Vogalonga del centenario: il giorno dopo…
Raggiungere il traguardo di secolo per una società sportiva è davvero un obiettivo molto importante, ancor più per un club remiero, che rispetto ad altre discipline deve mettere in conto il rapporto tra l’acqua e le persone che vi vogliono accedere sulle lunghe e sottili imbarcazioni da canottaggio.
E’ il caso della Canottieri Ausonia di Grado, che quest’anno, ma in particolare in questi ultimi mesi, ha celebrato i 100 anni di vita con una serie di iniziative che vanno dalla regata velica Open Graisana, giunta ormai alla XXII edizione, che ha visto protagoniste vele italiane, austriache, slovene e croate, giunte in laguna a fine giugno, per passare alle celebrazioni e relativa mostra fotografica al Cinema Cristallo in viale Dante Alighieri nel mese di ottobre, e concludersi con l’organizzazione della riuscitissima VOGALONGA di domenica 15 novembre, alla quale hanno dato l’adesione ben 17 società provenienti da Friuli Venezia Giulia e dal vicino Veneto.

Contenuto del dataset ::
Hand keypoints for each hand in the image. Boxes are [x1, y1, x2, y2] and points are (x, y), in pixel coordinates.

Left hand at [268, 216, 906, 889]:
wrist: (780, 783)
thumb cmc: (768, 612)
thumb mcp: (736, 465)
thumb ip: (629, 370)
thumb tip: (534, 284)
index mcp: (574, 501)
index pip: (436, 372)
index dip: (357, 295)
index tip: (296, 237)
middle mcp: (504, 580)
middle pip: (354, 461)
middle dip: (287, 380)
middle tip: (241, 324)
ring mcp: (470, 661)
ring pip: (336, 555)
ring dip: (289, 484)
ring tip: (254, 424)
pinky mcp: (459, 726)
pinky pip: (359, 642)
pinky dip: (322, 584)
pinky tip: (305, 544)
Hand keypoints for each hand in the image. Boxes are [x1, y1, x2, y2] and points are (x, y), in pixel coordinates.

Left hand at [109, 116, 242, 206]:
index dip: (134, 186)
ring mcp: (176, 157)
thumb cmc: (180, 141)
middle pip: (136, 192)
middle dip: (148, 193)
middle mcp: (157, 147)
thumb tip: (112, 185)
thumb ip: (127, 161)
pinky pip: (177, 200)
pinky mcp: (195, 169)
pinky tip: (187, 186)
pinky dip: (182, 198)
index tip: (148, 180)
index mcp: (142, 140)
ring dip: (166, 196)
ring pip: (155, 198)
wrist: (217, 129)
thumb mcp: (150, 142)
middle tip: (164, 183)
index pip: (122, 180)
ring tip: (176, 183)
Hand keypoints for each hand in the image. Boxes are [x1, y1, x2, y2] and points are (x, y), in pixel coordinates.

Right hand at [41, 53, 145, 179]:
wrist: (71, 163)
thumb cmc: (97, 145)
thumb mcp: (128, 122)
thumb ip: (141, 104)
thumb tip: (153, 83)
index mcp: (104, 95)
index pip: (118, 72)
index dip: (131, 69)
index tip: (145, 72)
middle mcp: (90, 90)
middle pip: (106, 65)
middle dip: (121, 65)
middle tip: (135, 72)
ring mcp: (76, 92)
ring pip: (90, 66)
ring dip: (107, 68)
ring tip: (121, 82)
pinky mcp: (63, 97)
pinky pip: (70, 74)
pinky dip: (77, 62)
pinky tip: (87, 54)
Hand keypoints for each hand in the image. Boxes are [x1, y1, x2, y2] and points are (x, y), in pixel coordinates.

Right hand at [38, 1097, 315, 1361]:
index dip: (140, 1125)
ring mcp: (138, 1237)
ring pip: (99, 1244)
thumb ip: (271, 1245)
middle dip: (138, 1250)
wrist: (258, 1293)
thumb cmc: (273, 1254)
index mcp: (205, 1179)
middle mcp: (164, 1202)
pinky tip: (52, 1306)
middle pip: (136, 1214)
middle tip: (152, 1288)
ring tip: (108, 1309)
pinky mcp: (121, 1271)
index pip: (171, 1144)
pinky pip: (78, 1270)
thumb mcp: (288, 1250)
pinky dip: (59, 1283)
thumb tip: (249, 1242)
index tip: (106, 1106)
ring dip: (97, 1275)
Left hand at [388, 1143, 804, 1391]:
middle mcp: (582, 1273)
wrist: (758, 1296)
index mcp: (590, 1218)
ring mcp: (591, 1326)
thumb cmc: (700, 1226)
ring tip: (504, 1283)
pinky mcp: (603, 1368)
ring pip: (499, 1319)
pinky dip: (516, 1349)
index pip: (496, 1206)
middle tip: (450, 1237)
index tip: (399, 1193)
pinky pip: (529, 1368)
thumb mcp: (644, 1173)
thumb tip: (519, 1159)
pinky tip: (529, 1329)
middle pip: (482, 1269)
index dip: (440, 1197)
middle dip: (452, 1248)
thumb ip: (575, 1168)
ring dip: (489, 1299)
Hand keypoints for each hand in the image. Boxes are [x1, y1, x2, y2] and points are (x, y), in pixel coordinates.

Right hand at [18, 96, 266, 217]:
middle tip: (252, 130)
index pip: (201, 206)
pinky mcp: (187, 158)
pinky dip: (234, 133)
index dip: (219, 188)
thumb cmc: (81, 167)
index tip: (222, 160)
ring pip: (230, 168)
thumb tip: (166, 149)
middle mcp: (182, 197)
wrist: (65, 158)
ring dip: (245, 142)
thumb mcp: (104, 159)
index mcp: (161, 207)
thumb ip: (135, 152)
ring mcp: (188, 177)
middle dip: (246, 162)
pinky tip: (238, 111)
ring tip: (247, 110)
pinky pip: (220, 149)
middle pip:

Istruzioni ::
• A. Stabilisci se le seguenti affermazioni concordano con il testo sulla Vogalonga del centenario. Per ciascuna rispondi sì o no e cita esattamente le parole del testo che lo dimostrano. (i) La regata velica Open Graisana è giunta alla XXII edizione. (ii) La mostra fotografica al Cinema Cristallo si è tenuta nel mese di giugno. (iii) Alla Vogalonga hanno aderito 17 società.
• B. Ricopia alla lettera il passo del testo sulla Vogalonga del centenario che comincia con le parole "E’ il caso della". Fermati dopo le parole "dal vicino Veneto.".

Soluzioni ::
• A.
(i) Sì: «giunta ormai alla XXII edizione».
(ii) No: «relativa mostra fotografica al Cinema Cristallo in viale Dante Alighieri nel mese di ottobre».
(iii) Sì: «alla quale hanno dato l’adesione ben 17 società provenienti da Friuli Venezia Giulia e dal vicino Veneto».

• B.
E’ il caso della Canottieri Ausonia di Grado, che quest’anno, ma in particolare in questi ultimi mesi, ha celebrato i 100 anni di vita con una serie di iniziative che vanno dalla regata velica Open Graisana, giunta ormai alla XXII edizione, che ha visto protagoniste vele italiane, austriache, slovene e croate, giunte in laguna a fine giugno, per passare alle celebrazioni e relativa mostra fotografica al Cinema Cristallo in viale Dante Alighieri nel mese di ottobre, e concludersi con l’organizzazione della riuscitissima VOGALONGA di domenica 15 novembre, alla quale hanno dato l’adesione ben 17 società provenienti da Friuli Venezia Giulia e dal vicino Veneto.